My eyes closed against the word. “Yes, that’s the exact word. It undulates, but I let it because that’s what I’m used to after all these years. I’m used to the blue.”

Her hand came up to caress my cheek, her thumb rubbing across my eyebrow. I knew she was checking the lid to see if it was drooping. It wasn’t, and I was glad. That was only an added layer of stress I didn’t need right now. “Now I understand why you need the yellows and reds of Poppy Rose.”

“I don’t want you to think I’m always torn up, Cece. I’m not. It’s just, right now, I’m—”

“Struggling,” she said. “I know you’re not always torn up. When I first started working here, you were a different person than you are now. You smiled, laughed, teased, and jumped at any chance to help. You still help anyone who needs it, but you don’t smile and laugh as easily.”

“I do,” I said, but the shake of her head quieted me again.

“You do, but not like you used to. There has been a layer of sadness under it since this summer. We understand why now, but you won’t let any of us help you. If you don’t ask for help, you can’t find a path back to Caleb again.”

I gazed into her beautiful face while my thumb rubbed across her lips in a dangerous game of dare that I was probably going to lose. Her sweetness always overpowered my willpower whenever she got too close to me. “That path was buried in an avalanche, sweetheart. That man is gone. What you see before you is the shell that remains.”

She wrapped her fingers around my wrist. “No, I refuse to believe that. Maybe that’s what it feels like to you in here,” she said, tapping my chest, “but I see glimpses of him every time you play with that little girl in there.” She pointed to the bedroom and let her hand drop. “You understand her on a level I don’t, and I’m her aunt. I’m her mother now, but I have to follow your lead sometimes just to know what she needs or wants. Those are the moments I see the Caleb I met when I first started working at Heavenly Lane. I know you feel like you’ll never find that man again, but you will if you let us help you.”

“I don’t know how to let you help me,” I admitted, my eyes closing against the truth. “I don’t, Cece. I wish I could just tell you what I need, but I don’t know.”

“I do,” she whispered, stroking my cheek with her finger. It was soft and smelled of shea butter and honey. I inhaled her scent and let it settle inside me to soothe the rough spots that I left open after the discussion at the fire. I needed her to soothe those parts of me more than I realized. “You do what you did tonight. You talk about them. You let the love, hatred, pain, joy, anger, and happiness out so we can all absorb a little bit of it for you.”
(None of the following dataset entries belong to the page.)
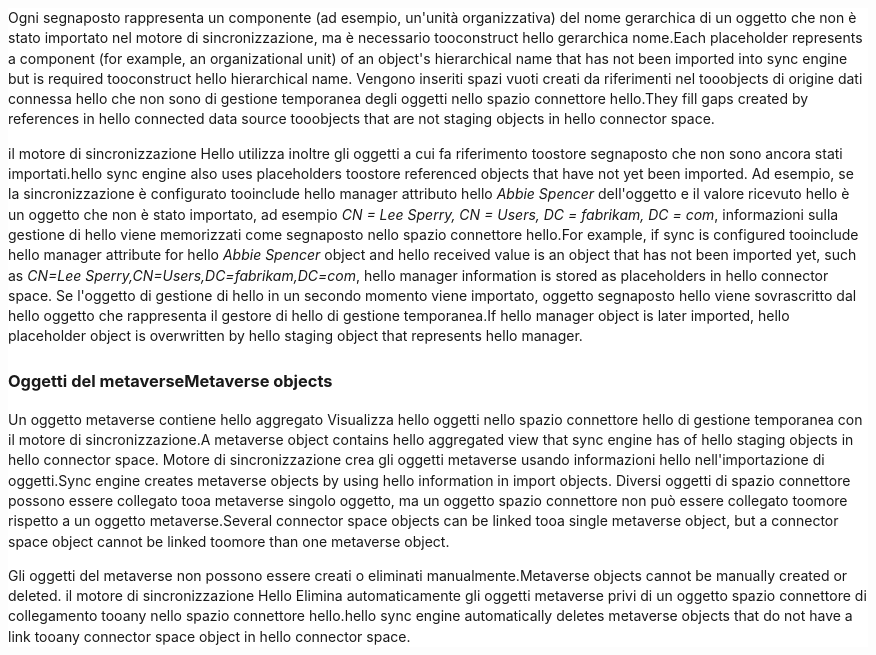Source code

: <span data-ttu-id="daddf-202">Ogni segnaposto rappresenta un componente (ad esempio, un'unità organizzativa) del nome gerarchica di un oggetto che non è stato importato nel motore di sincronizzazione, ma è necessario tooconstruct hello gerarchica nome.</span><span class="sxs-lookup"><span data-stu-id="daddf-202">Each placeholder represents a component (for example, an organizational unit) of an object's hierarchical name that has not been imported into sync engine but is required tooconstruct hello hierarchical name.</span></span> <span data-ttu-id="daddf-203">Vengono inseriti spazi vuoti creati da riferimenti nel tooobjects di origine dati connessa hello che non sono di gestione temporanea degli oggetti nello spazio connettore hello.</span><span class="sxs-lookup"><span data-stu-id="daddf-203">They fill gaps created by references in hello connected data source tooobjects that are not staging objects in hello connector space.</span></span>

<span data-ttu-id="daddf-204">il motore di sincronizzazione Hello utilizza inoltre gli oggetti a cui fa riferimento toostore segnaposto che non sono ancora stati importati.</span><span class="sxs-lookup"><span data-stu-id="daddf-204">hello sync engine also uses placeholders toostore referenced objects that have not yet been imported.</span></span> <span data-ttu-id="daddf-205">Ad esempio, se la sincronizzazione è configurato tooinclude hello manager attributo hello *Abbie Spencer* dell'oggetto e il valore ricevuto hello è un oggetto che non è stato importato, ad esempio *CN = Lee Sperry, CN = Users, DC = fabrikam, DC = com*, informazioni sulla gestione di hello viene memorizzati come segnaposto nello spazio connettore hello.</span><span class="sxs-lookup"><span data-stu-id="daddf-205">For example, if sync is configured tooinclude hello manager attribute for hello *Abbie Spencer* object and hello received value is an object that has not been imported yet, such as *CN=Lee Sperry,CN=Users,DC=fabrikam,DC=com*, hello manager information is stored as placeholders in hello connector space.</span></span> <span data-ttu-id="daddf-206">Se l'oggetto di gestione di hello in un secondo momento viene importato, oggetto segnaposto hello viene sovrascritto dal hello oggetto che rappresenta il gestore di hello di gestione temporanea.</span><span class="sxs-lookup"><span data-stu-id="daddf-206">If hello manager object is later imported, hello placeholder object is overwritten by hello staging object that represents hello manager.</span></span>

### <a name="metaverse-objects"></a><span data-ttu-id="daddf-207">Oggetti del metaverse</span><span class="sxs-lookup"><span data-stu-id="daddf-207">Metaverse objects</span></span>
<span data-ttu-id="daddf-208">Un oggetto metaverse contiene hello aggregato Visualizza hello oggetti nello spazio connettore hello di gestione temporanea con il motore di sincronizzazione.</span><span class="sxs-lookup"><span data-stu-id="daddf-208">A metaverse object contains hello aggregated view that sync engine has of hello staging objects in hello connector space.</span></span> <span data-ttu-id="daddf-209">Motore di sincronizzazione crea gli oggetti metaverse usando informazioni hello nell'importazione di oggetti.</span><span class="sxs-lookup"><span data-stu-id="daddf-209">Sync engine creates metaverse objects by using hello information in import objects.</span></span> <span data-ttu-id="daddf-210">Diversi oggetti di spazio connettore possono essere collegato tooa metaverse singolo oggetto, ma un oggetto spazio connettore non può essere collegato toomore rispetto a un oggetto metaverse.</span><span class="sxs-lookup"><span data-stu-id="daddf-210">Several connector space objects can be linked tooa single metaverse object, but a connector space object cannot be linked toomore than one metaverse object.</span></span>

<span data-ttu-id="daddf-211">Gli oggetti del metaverse non possono essere creati o eliminati manualmente.</span><span class="sxs-lookup"><span data-stu-id="daddf-211">Metaverse objects cannot be manually created or deleted.</span></span> <span data-ttu-id="daddf-212">il motore di sincronizzazione Hello Elimina automaticamente gli oggetti metaverse privi di un oggetto spazio connettore di collegamento tooany nello spazio connettore hello.</span><span class="sxs-lookup"><span data-stu-id="daddf-212">hello sync engine automatically deletes metaverse objects that do not have a link tooany connector space object in hello connector space.</span></span>
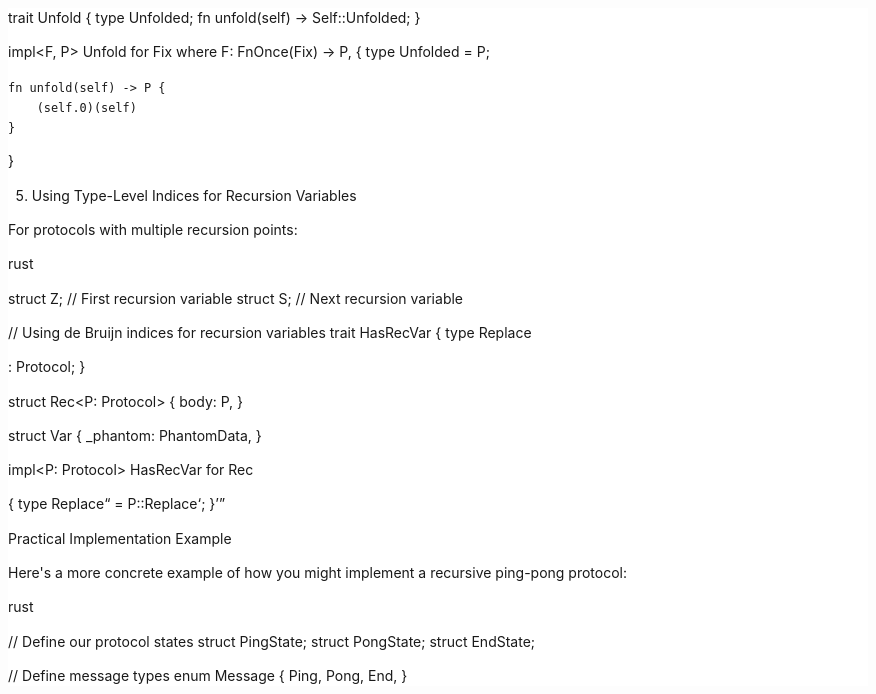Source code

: trait Unfold {
    type Unfolded;
    fn unfold(self) -> Self::Unfolded;
}

impl<F, P> Unfold for Fix<F>
where
    F: FnOnce(Fix<F>) -> P,
{
    type Unfolded = P;
    
    fn unfold(self) -> P {
        (self.0)(self)
    }
}

5. Using Type-Level Indices for Recursion Variables

For protocols with multiple recursion points:

rust

struct Z; // First recursion variable
struct S<N>; // Next recursion variable

// Using de Bruijn indices for recursion variables
trait HasRecVar<N> {
    type Replace<P>: Protocol;
}

struct Rec<P: Protocol> {
    body: P,
}

struct Var<N> {
    _phantom: PhantomData<N>,
}

impl<P: Protocol> HasRecVar<Z> for Rec<P> {
    type Replace<Q> = P::Replace<Q>;
}

Practical Implementation Example

Here's a more concrete example of how you might implement a recursive ping-pong protocol:

rust

// Define our protocol states
struct PingState;
struct PongState;
struct EndState;

// Define message types
enum Message {
    Ping,
    Pong,
    End,
}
“Hell, no,” I said, jumping up and stumbling my way to the opposite wall. “No, never again,” I said, shaking my head. “I don’t speak of her, and I never will.”

She stood but didn’t approach me. She was standing there like a sponge, absorbing all the fear, anxiety, and anger rolling off me. I could feel it seeping out, and I glanced at the floor, colors of blue, black, and orange like smoke moving toward her. I wanted to lunge forward and stop them. Grab them up, so they couldn’t reach her and poison her soul too. I couldn’t move. All I could do was stare in fascination at the swirling mist of beautiful colors.

“I didn’t say of her, Caleb. I said them. Malachi, Adam, Isaiah, Naomi, and Miriam. We know their names now. We know you loved them. Share them with us. Tell us who they were and what they meant to you, so we can all love them. We want to love them because you did, but first, we need to know who they were on this earth.”